Meeting Abstract

P1.7  Jan. 4  Ecdysone signaling controls fat-body remodeling during metamorphosis in Drosophila melanogaster BOND, N; HOSHIZAKI, DK*; Univ. of Nevada Las Vegas; Univ. of Nevada Las Vegas dkhosh@clark.nscee.edu

The major signal for entry into metamorphosis is a high-titer pulse of the steroid hormone 20-hydroxy-ecdysone (herein referred to as Ecdysone) which triggers the induction of growth and differentiation of adult tissues, and the activation of autophagy and cell death of obsolete larval tissues. The larval fat body, however, is refractive to Ecdysone-induced cell death. Moreover, energy stored in the fat cells is used to fuel the re-architecture of the larva to the adult form. We report that the larval fat body is responsive to Ecdysone and undergoes tissue remodeling leading to the dissociation of the fat body and release of individual cells. We demonstrate by genetic analysis that both partners of the canonical Ecdysone Receptor, EcR and USP, are necessary for fat-body dissociation. Because inactivation of the Receptor also leads to pupal lethality, Ecdysone might also modulate the release of fat cell energy stores. We demonstrate that the regulatory gene ßFtz-F1 is necessary for dissociation of the fat body.
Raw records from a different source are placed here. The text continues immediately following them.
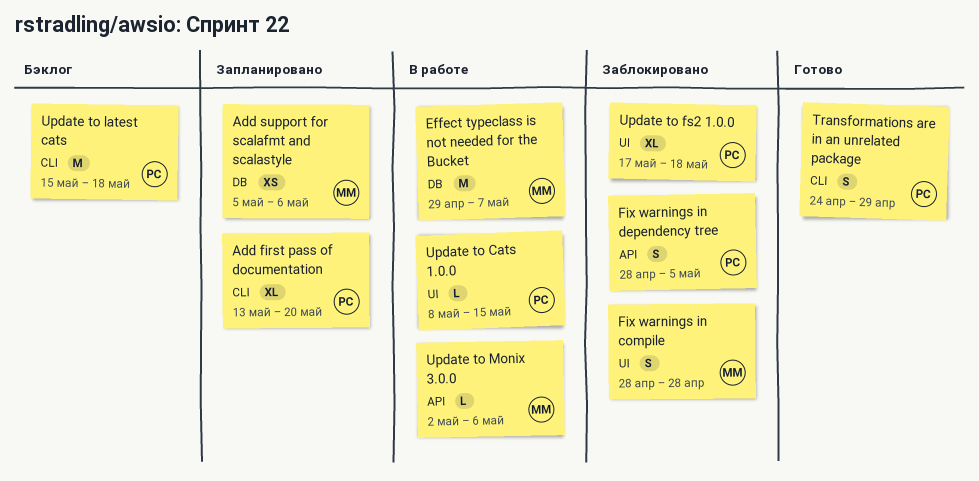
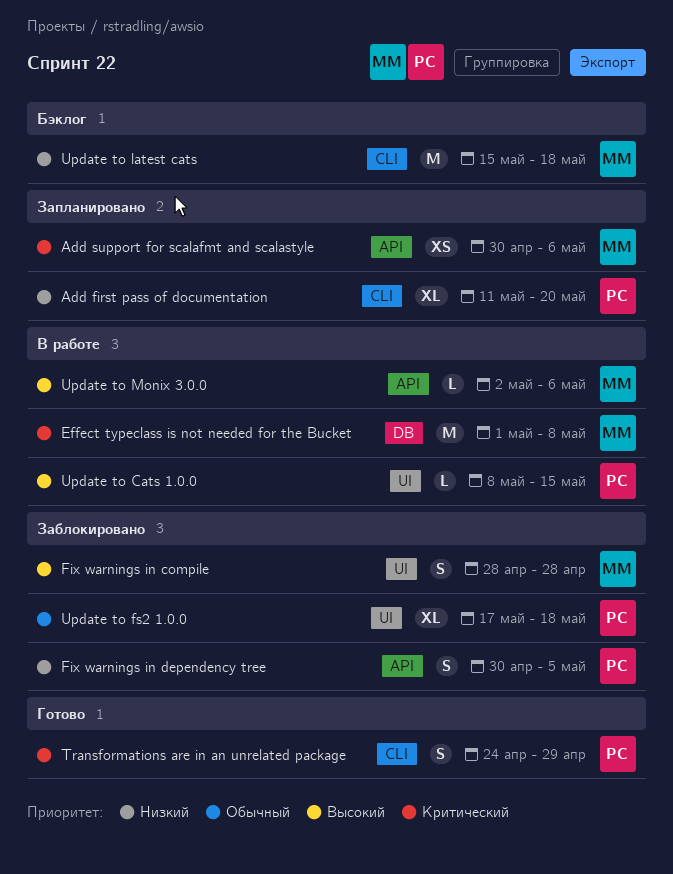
Add first pass of documentation, start: May 13 -> May 11
Add support for scalafmt and scalastyle, label: DB -> API
Add support for scalafmt and scalastyle, start: May 5 -> Apr 30
Effect typeclass is not needed for the Bucket, start: Apr 29 -> May 1
Effect typeclass is not needed for the Bucket, due: May 7 -> May 8
Fix warnings in dependency tree, start: Apr 28 -> Apr 30
Update to latest cats, owner: РС -> ММ

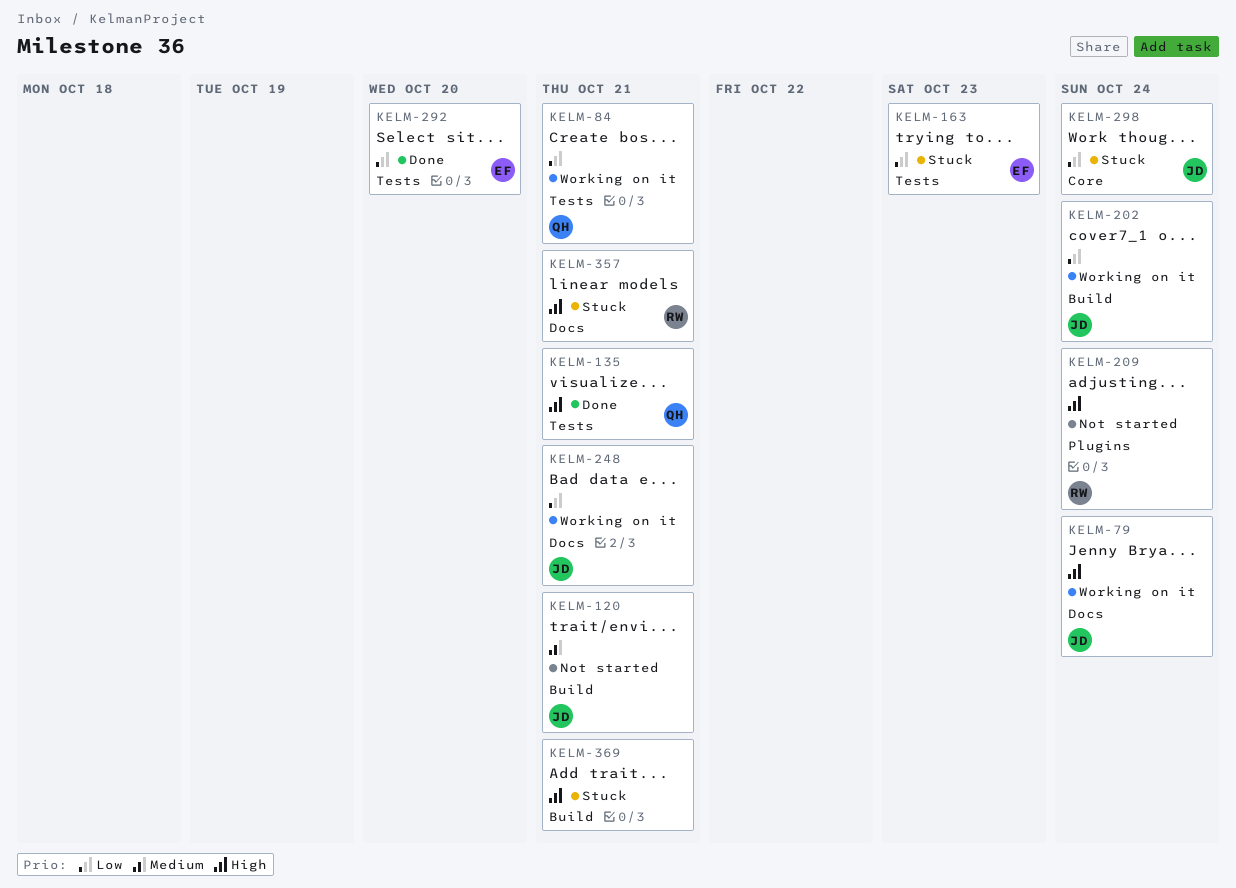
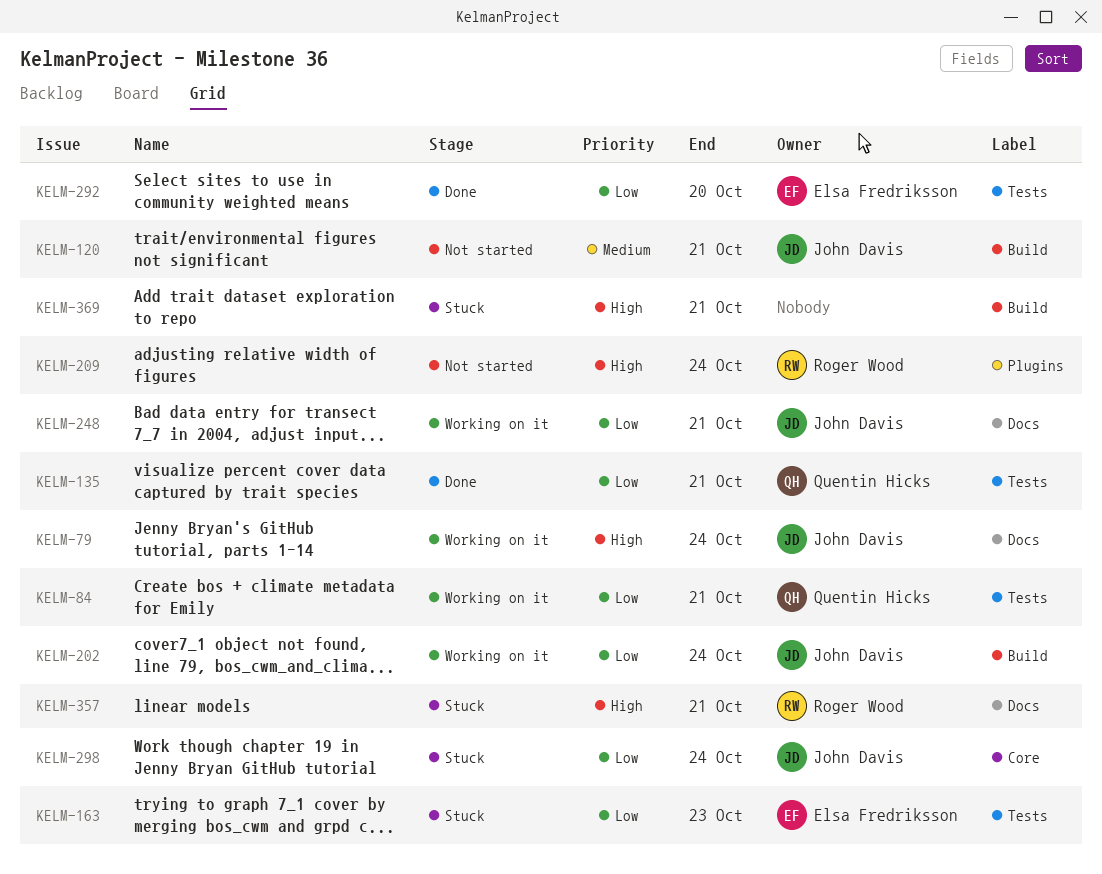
KELM-135, priority: High -> Low

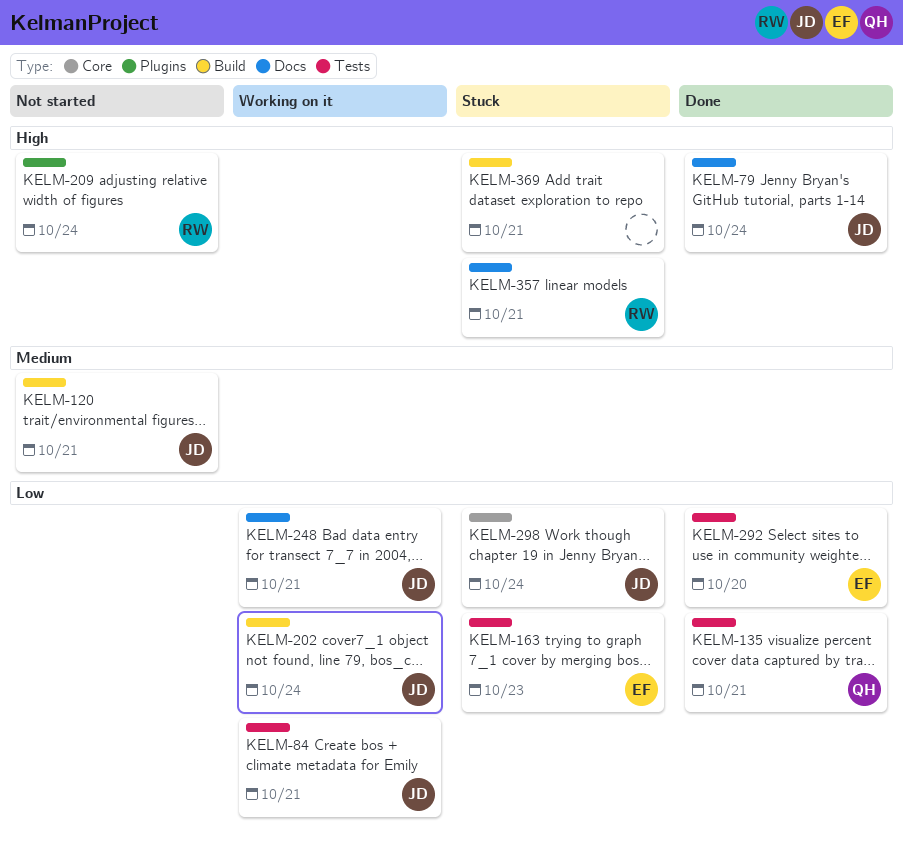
KELM-79, status: Working on it -> Done
KELM-84, owner: Quentin Hicks -> John Davis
Furthermore, the premature expression of ßFtz-F1 is sufficient to induce precocious fat-body dissociation in vivo. ßFtz-F1 is transcriptionally activated in response to the decline in the Ecdysone titer that triggers metamorphosis. ßFtz-F1 protein is necessary for transcriptional re-induction of Ecdysone early genes in response to the Ecdysone pulse that triggers the prepupal to pupal transition. We propose that ßFtz-F1 is also induced in the fat body and, in response to a second Ecdysone pulse, transcriptionally activates target genes responsible for fat-body dissociation. We have tested this model by recapitulating fat-body dissociation in fat body explants through the ectopic expression of ßFtz-F1 followed by incubation with Ecdysone.